Records provided:
=-=-=-=-=

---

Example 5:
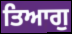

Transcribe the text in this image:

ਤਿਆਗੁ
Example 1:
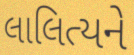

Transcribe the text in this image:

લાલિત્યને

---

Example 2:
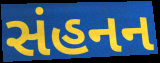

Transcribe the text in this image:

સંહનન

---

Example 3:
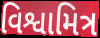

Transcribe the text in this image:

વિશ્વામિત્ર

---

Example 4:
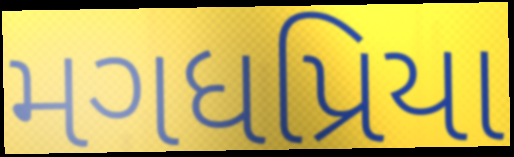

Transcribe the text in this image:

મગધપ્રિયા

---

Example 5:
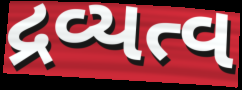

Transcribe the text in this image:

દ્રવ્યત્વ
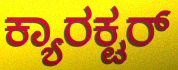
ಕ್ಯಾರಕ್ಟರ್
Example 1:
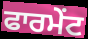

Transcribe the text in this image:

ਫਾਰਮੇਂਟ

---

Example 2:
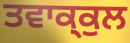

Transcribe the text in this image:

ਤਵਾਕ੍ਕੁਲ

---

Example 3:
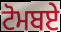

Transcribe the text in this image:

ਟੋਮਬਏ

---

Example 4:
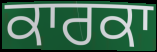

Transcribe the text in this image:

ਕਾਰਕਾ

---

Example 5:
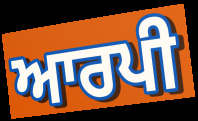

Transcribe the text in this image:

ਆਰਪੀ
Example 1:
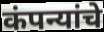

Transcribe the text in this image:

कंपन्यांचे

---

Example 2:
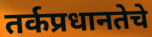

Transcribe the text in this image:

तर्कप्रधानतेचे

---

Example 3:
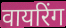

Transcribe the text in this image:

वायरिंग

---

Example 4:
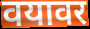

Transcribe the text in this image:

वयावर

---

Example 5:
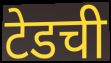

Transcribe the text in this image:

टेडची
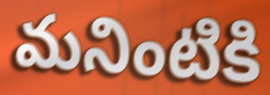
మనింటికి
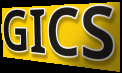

=-=-=-=-=

Assigned task: Exactly as they appear above, print all the lines, but not the pictures.

Solution to this task:
---

Example 5:

Transcribe the text in this image:

ਤਿਆਗੁ
Example 1:

Transcribe the text in this image:

લાલિત્યને

---

Example 2:

Transcribe the text in this image:

સંહનન

---

Example 3:

Transcribe the text in this image:

વિશ્વામિત્ર

---

Example 4:

Transcribe the text in this image:

મગધપ્રિયા

---

Example 5:

Transcribe the text in this image:

દ્રવ્યત્વ
ಕ್ಯಾರಕ್ಟರ್
Example 1:

Transcribe the text in this image:

ਫਾਰਮੇਂਟ

---

Example 2:

Transcribe the text in this image:

ਤਵਾਕ੍ਕੁਲ

---

Example 3:

Transcribe the text in this image:

ਟੋਮਬਏ

---

Example 4:

Transcribe the text in this image:

ਕਾਰਕਾ

---

Example 5:

Transcribe the text in this image:

ਆਰਪੀ
Example 1:

Transcribe the text in this image:

कंपन्यांचे

---

Example 2:

Transcribe the text in this image:

तर्कप्रधानतेचे

---

Example 3:

Transcribe the text in this image:

वायरिंग

---

Example 4:

Transcribe the text in this image:

वयावर

---

Example 5:

Transcribe the text in this image:

टेडची
మనింటికి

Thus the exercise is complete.